とっさについてしまった嘘だが、どうやら久瀬翼には見破られていたらしい。


挙動不審になっていると、翼は長い人さし指で朱理を指した。


「どうせ金目当てで見合いに割り込んできたんやろ。汚い奴やな~」


「なっ、違いますよ!」


朱理は思わず腰を浮かし、テーブルをばんと叩いた。


異質なものを見るような周囲の視線が一斉に注がれる。


「……すいません」


誰に言うでもなく、朱理は肩を縮めてすごすごと席につく。


「ほんなら風間雪乃の友達で、彼女の身代わりで見合いに来た。そんなところか」


「身代わりじゃありません。雪ちゃんも」


朱理は言って、スマホの画面に目を落とした。


先ほど送ったラインは既読にすらなっていない。


「雪ちゃんも来る予定やったんです。
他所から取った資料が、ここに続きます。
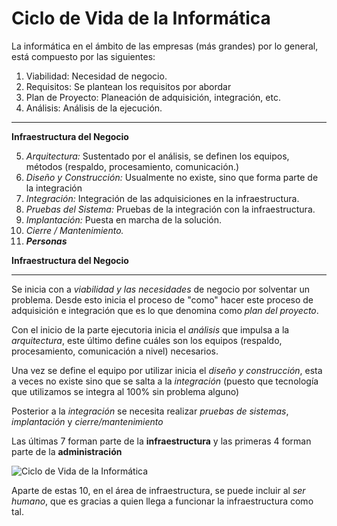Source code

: # Ciclo de Vida de la Informática

La informática en el ámbito de las empresas (más grandes) por lo general, está compuesto por las siguientes:

1. Viabilidad: Necesidad de negocio.
2. Requisitos: Se plantean los requisitos por abordar
3. Plan de Proyecto: Planeación de adquisición, integración, etc.
4. Análisis: Análisis de la ejecución.

---

**Infraestructura del Negocio**

 5. *Arquitectura:* Sustentado por el análisis, se definen los equipos, métodos (respaldo, procesamiento, comunicación.)
 6. *Diseño y Construcción:* Usualmente no existe, sino que forma parte de la integración
 7. *Integración:* Integración de las adquisiciones en la infraestructura.
 8. *Pruebas del Sistema:* Pruebas de la integración con la infraestructura.
 9. *Implantación:* Puesta en marcha de la solución.
10. *Cierre / Mantenimiento.*
11. ***Personas***

**Infraestructura del Negocio**

---

Se inicia con a *viabilidad y las necesidades* de negocio por solventar un problema. Desde esto inicia el proceso de "como" hacer este proceso de adquisición e integración que es lo que denomina como *plan del proyecto*.

Con el inicio de la parte ejecutoria inicia el *análisis* que impulsa a la *arquitectura*, este último define cuáles son los equipos (respaldo, procesamiento, comunicación a nivel) necesarios.

Una vez se define el equipo por utilizar inicia el *diseño y construcción*, esta a veces no existe sino que se salta a la *integración* (puesto que tecnología que utilizamos se integra al 100% sin problema alguno)

Posterior a la *integración* se necesita realizar *pruebas de sistemas*, *implantación* y *cierre/mantenimiento*

Las últimas 7 forman parte de la **infraestructura** y las primeras 4 forman parte de la **administración**

![Ciclo de Vida de la Informática](Ciclo%20de%20Vida%20de%20la%20Informatica.png)

Aparte de estas 10, en el área de infraestructura, se puede incluir al *ser humano*, que es gracias a quien llega a funcionar la infraestructura como tal.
一人やと心配やから、私が」


「お目付け役か」


「……そんなとこです」


手持ち無沙汰になって、朱理は目の前のロイヤルミルクティーを飲んだ。


ぬるくなっていたが、甘くて濃くて美味しかった。


「本物は」


「ん?」


「どこにいてはるんですか、ほんまのお見合い相手は」


「知らん」


ぶっきらぼうに翼は言い捨てた。


「知り合いじゃないんですか?ていうか、何で雪ちゃんのお見合いのこと知って」


「あーガタガタうるさいな」


言いながら、翼は勢いよく席を立つ。


(せや、小日向さん)


もともと雪乃の見合い相手は、敏男の運転手である小日向英輔が選んだ。


小日向なら、この奇妙な状況の原因について知っているかもしれない。


(ああ~小日向さんの連絡先、聞いといたらよかった)


世代が上であまり接したこともないため、ラインどこか携帯の番号も知らなかった。


スマホを握りしめ歯噛みしていると、


「一つだけ忠告しといたるわ」


長身の翼は、椅子に腰かけている朱理を見下ろして言った。


千石貴文(せんごくたかふみ)に近づくな」


「……は?」


朱理は怪訝な顔で聞き返す。


それ以上翼は何も言わず、長い手足を動かして悠々と歩き去った。


(何?何なん?あの人……)


混乱した頭では、答えを導き出すことはできない。


ただ分かるのは、このお見合いが完全に失敗に終わったということだけだった。